概要
インフルエンザの感染に伴い急激に発症し、神経細胞など脳に障害をもたらし、時には全身の諸臓器も障害を受ける(多臓器不全)。
ウイルス感染によって産生されたサイトカインなどによって、脳障害や多臓器不全が起きると考えられている。なお、インフルエンザの感染は引き金にはなるものの、脳の中でウイルスは増えるわけではないため、脳炎ではない。
症状
インフルエンザの発熱に伴い、数時間から1日以内に、痙攣(けいれん)、意味不明な言動、意識障害などの症状が現れる。
進行すると脳神経だけでなく、肝臓や腎臓など、体内のあらゆる臓器に障害をもたらす(多臓器不全)。
ひどい場合は死亡することもある。また、治っても後遺症が残ることがある。
意味不明な言動
以下のような症状が現れたら、すぐに病院へ連れていくこと。
- 両親がわからない。いない人がいるという。(人を正しく認識できない)
- 自分の手を噛むなど、食べ物と食べ物でないものとを区別できない。
- アニメのキャラクター・象・ライオンなど、幻覚が見える。
- 意味不明な言葉を発する。ろれつがまわらない。
- おびえ、恐怖、恐怖感の訴え
- 表情 : 急に怒り出す、泣き出す、大声で歌い出す
意識障害
起きているのか、寝ているのかわからないような状態である。
以下の症状がみられるなら、大至急、病院へ。
- 呼びかけに応じない。

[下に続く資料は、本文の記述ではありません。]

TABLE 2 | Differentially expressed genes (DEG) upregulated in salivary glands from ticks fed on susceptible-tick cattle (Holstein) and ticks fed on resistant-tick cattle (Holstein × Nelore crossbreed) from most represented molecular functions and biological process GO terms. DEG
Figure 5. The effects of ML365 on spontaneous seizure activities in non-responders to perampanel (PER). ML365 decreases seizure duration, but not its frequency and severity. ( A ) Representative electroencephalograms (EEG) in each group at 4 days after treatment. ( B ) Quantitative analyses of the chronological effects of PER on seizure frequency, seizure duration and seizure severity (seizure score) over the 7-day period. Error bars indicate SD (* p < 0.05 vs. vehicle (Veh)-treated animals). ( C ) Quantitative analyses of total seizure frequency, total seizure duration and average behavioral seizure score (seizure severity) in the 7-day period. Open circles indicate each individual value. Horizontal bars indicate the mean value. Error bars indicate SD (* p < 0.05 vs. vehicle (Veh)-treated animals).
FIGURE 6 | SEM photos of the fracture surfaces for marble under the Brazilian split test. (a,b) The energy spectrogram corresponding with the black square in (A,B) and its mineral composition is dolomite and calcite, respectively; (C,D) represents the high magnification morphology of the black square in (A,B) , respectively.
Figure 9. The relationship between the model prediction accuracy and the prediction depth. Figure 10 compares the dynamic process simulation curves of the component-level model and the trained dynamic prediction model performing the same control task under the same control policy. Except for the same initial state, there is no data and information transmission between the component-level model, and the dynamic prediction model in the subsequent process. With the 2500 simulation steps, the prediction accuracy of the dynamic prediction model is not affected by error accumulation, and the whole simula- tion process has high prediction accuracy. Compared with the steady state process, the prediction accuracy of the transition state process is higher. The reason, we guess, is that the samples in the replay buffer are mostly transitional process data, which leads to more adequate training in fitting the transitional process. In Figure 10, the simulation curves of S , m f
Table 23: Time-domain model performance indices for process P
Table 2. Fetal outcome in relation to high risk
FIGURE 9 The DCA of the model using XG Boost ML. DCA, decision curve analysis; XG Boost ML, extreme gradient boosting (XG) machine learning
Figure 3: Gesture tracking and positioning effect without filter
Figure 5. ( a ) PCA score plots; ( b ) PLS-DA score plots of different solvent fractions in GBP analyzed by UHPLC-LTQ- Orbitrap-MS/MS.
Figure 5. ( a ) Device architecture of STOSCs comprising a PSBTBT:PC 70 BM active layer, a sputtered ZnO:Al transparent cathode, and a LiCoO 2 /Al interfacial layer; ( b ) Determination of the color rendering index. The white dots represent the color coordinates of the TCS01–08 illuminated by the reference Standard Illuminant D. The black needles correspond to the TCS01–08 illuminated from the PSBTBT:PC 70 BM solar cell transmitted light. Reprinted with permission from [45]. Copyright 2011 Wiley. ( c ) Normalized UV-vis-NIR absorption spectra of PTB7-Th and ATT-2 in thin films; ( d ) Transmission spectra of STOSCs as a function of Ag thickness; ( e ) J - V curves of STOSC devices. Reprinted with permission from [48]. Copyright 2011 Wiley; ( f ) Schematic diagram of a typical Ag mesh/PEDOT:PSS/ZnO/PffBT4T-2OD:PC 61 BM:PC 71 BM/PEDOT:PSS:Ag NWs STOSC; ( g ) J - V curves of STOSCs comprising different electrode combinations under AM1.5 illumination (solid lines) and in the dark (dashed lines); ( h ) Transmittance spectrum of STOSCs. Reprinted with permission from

呼んでも返事をしない。
- 視線が合わない
- 1+1などの簡単な質問に答えられない
多臓器不全
進行すると脳だけでなくあらゆる臓器がやられるので、様々な症状が現れる。
治療、予後
脳症と診断されたらすぐに入院し、点滴などで全身状態を改善していく治療を行う(対症療法)。
残念ながら根本的な治療法がないため、致死率は10%、後遺症が残る可能性は25%と非常に高い。
異常行動
インフルエンザ治療薬の「タミフル」が原因で、10代の子供が異常行動を起こすと一時期話題になったが、現在ではタミフルと異常行動の因果関係は否定されており、異常行動が見られた場合は、インフルエンザ脳症の疑いがある為、早急に医療機関を受診する事。